----- Document excerpt -----

Clinton, Preval urge quick Haiti elections
WASHINGTON: US Secretary of State Hillary Clinton has joined Haitian President Rene Preval in calling for new elections in quake-hit Haiti as soon as possible.
Legislative polls originally set for February and March were postponed after the January 12 earthquake that demolished the capital Port-au-Prince, killing more than 220,000 people and leaving one million Haitians homeless.
Clinton talked with Preval on Tuesday ahead of a planned meeting with President Barack Obama and said he had "made the very important point that we must work toward elections to ensure the stability and legitimacy of the Haitian government.
"I assured President Preval that the United States would work with the international community to hold elections as soon as appropriate," the chief US diplomat said.
Alongside her, Preval said it was imperative that both legislative polls to elect a new parliament and presidential elections to choose his successor were held by the end of the year when he must step down.
"To have a provisional government in a year would be a catastrophe. This government would not have legitimacy, there would be no parliament, that would really be returning to 2004," Preval told reporters.
The Caribbean nation -- the poorest country in the western hemisphere -- has had a long history of dictatorship followed by years of political turmoil and civil unrest.
In 2004, 1,000 US Marines followed by thousands of UN peacekeepers brought order to Haiti after a bloody rebellion against president Jean-Bertrand Aristide's rule. A provisional government was then installed.

-----

Requirement 1:
Rewrite everything from "Legislative polls originally" down to "million Haitians homeless." in the Haiti elections article, putting "delayed" in place of "postponed".
Requirement 2:
According to the Haiti elections article, how many US Marines went to Haiti in 2004?
Requirement 3:
Continue the article on the Haiti elections from where it ends.

----- Data under study -----

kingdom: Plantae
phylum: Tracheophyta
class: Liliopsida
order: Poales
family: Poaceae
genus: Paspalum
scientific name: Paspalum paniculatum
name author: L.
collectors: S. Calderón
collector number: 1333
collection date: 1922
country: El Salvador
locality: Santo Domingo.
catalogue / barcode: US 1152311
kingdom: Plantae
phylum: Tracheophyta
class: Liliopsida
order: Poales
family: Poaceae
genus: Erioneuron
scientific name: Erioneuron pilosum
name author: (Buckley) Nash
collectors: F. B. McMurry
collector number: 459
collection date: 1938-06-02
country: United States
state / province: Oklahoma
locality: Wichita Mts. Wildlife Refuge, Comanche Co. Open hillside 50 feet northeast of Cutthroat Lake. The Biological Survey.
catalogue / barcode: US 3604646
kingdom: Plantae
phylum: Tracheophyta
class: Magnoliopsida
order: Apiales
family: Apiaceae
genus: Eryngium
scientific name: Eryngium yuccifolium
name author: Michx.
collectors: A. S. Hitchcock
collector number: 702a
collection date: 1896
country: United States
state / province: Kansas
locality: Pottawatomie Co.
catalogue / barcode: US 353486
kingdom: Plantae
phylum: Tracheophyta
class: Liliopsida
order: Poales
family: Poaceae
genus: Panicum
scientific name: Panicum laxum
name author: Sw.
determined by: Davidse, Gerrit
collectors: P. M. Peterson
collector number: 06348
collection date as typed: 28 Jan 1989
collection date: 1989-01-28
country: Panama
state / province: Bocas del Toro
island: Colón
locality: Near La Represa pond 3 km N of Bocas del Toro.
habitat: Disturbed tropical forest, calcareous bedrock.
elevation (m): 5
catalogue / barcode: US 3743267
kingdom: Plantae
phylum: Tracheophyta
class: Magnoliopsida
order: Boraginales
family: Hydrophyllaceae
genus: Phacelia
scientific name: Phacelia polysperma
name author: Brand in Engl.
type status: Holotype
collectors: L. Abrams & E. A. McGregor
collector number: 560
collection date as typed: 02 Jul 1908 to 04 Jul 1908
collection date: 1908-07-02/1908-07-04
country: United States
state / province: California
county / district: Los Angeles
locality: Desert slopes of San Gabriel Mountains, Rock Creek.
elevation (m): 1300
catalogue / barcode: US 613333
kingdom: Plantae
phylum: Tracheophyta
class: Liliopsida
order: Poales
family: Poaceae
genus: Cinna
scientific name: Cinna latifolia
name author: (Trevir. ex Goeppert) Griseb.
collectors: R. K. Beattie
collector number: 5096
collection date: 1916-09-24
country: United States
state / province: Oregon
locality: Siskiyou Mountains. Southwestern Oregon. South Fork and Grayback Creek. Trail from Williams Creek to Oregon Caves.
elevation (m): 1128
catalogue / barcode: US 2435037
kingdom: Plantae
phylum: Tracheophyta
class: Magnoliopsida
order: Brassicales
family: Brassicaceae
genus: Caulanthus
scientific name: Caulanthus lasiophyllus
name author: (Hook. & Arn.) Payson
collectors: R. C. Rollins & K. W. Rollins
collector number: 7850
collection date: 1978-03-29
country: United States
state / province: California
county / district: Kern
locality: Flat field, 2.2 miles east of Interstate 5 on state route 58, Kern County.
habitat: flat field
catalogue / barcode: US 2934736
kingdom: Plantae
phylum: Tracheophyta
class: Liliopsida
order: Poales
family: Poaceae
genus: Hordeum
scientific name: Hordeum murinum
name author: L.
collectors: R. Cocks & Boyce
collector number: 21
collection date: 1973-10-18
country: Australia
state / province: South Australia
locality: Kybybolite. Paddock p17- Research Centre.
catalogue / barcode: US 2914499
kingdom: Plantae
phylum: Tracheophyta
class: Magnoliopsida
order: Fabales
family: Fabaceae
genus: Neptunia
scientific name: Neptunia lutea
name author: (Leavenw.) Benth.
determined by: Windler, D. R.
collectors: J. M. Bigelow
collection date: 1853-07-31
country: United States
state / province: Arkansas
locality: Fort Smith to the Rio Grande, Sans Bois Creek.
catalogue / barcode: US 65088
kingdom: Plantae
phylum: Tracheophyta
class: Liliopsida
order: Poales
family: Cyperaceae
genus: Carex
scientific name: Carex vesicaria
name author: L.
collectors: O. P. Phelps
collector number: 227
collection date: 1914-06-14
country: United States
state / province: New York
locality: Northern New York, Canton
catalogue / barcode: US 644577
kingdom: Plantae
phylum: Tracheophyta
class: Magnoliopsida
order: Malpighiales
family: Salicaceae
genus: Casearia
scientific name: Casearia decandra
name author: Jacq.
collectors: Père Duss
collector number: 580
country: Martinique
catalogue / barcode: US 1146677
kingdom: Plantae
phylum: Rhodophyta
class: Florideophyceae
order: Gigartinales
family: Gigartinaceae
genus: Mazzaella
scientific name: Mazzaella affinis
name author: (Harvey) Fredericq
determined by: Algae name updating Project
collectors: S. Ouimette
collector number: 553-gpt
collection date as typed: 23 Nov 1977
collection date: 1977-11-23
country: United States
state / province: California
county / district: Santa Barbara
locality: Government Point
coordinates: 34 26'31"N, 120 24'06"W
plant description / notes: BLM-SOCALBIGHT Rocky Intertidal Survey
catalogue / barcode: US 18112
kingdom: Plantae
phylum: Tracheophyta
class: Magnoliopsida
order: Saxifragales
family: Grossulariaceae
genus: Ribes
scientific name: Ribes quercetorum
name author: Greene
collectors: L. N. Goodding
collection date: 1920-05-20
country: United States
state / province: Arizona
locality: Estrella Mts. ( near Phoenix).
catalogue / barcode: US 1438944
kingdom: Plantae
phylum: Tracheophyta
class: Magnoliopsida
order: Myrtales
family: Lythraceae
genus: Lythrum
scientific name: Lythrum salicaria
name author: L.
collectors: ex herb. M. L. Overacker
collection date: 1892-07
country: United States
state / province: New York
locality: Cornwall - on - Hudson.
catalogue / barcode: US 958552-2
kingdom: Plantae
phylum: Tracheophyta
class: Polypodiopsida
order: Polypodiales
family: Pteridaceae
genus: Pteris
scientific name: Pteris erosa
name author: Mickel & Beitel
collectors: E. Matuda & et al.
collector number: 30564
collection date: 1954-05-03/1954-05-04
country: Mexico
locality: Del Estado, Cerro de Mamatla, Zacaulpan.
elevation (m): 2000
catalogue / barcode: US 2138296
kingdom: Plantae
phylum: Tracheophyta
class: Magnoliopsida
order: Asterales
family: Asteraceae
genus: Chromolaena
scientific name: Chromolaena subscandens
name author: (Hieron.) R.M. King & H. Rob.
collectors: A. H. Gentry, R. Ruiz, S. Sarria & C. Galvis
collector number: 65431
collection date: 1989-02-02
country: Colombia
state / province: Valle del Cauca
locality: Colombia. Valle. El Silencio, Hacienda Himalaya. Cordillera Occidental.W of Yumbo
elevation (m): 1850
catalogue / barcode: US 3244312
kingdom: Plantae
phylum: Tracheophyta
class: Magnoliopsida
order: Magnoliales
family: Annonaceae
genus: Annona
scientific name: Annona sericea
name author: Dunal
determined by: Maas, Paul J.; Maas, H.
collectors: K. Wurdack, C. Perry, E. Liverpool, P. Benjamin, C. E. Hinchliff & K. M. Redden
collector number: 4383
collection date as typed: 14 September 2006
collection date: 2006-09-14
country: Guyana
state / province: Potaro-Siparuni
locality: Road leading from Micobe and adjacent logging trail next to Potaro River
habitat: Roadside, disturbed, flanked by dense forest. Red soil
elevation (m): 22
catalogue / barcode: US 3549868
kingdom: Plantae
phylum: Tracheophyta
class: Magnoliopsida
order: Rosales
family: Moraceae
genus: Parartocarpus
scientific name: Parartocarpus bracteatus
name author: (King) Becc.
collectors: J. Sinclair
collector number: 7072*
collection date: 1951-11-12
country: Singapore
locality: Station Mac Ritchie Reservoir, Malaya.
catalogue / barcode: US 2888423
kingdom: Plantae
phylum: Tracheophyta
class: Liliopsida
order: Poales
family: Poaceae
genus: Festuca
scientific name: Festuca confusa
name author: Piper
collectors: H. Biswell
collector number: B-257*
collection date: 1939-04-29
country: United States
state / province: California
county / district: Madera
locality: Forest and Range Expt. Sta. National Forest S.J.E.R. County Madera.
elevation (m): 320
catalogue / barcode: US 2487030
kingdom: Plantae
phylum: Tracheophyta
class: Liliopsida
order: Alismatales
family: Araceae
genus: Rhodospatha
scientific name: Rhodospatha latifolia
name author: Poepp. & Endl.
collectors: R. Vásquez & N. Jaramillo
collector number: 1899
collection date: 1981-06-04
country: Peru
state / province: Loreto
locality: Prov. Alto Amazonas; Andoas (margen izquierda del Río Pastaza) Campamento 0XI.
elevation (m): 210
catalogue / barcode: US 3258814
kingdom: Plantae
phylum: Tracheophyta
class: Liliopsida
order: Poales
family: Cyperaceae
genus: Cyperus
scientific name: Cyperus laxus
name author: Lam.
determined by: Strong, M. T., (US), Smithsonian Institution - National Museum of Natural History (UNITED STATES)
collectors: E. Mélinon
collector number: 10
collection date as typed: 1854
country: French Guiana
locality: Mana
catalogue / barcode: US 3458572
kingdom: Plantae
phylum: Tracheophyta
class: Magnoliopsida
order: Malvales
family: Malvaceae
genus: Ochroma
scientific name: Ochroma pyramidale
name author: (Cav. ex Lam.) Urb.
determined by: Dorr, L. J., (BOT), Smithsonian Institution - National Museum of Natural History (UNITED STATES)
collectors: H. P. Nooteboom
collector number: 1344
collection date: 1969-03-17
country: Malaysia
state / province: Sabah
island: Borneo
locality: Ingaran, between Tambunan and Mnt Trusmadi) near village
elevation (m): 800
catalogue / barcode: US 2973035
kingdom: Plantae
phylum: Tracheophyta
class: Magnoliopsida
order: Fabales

-----

Your response 1:
Legislative polls originally set for February and March were delayed after the January 12 earthquake that demolished the capital Port-au-Prince, killing more than 220,000 people and leaving one million Haitians homeless.

Your response 2:
1,000

Your response 3:
The elections call comes as quake survivors say poor governance, corruption and shoddy construction magnified a disaster that was hundreds of times less powerful than the quake in Chile but far more deadly and devastating.
Survivors also lament that Haitian government officials were virtually absent in the quake's aftermath.
Preval, 67, who also served as president from 1996 to 2001, is constitutionally barred from seeking a third mandate. His current term expires in February 2011 and presidential elections are expected in December.
The Washington-based Center for Economic and Policy Research (CEPR) recalled reports saying that 15 political parties would have been excluded from the February and March elections.
The CEPR, quoting Haitian lawyers, added that the exclusions were made by the Provisional Electoral Council, whose members were appointed by Preval, according to an email sent to AFP.
The US stepped up Tuesday its withdrawal of some 11,000 troops deployed to help the relief effort and provide security after the disaster, recalling a navy hospital ship. Related article: Haitians wary of US military reduction
Preval underscored that stability was the key to attracting badly-needed foreign investment and suggested Haiti needed to be rebuilt differently with greater economic opportunities for people outside the capital.
"Today, we are faced with a historical situation that will allow us to rebuild, refound this country," he said.
"In the past, everything had been concentrated and focused on the capital, where the political and economic elites of the country live, and the rest of the country was neglected.
"That's why so many people came to Haiti, into Port-au-Prince, in the illusory quest for work that did not exist, and that is why there is so much shoddy construction, which does not comply with standards, and that is why there were so many casualties."
Clinton said the United States has provided nearly 700 million dollars in assistance so far to Haiti, adding "progress has been made but not nearly enough" toward easing the suffering of the Haitian people.
She said US officials are "listening very carefully to President Preval and the voices of the Haitian people as to what our next steps should be," ahead of an international donors conference at the end of the month.
Clinton promised US help in ensuring that homeless Haitians get the shelter they so desperately need before the rainy season begins in earnest in a few months.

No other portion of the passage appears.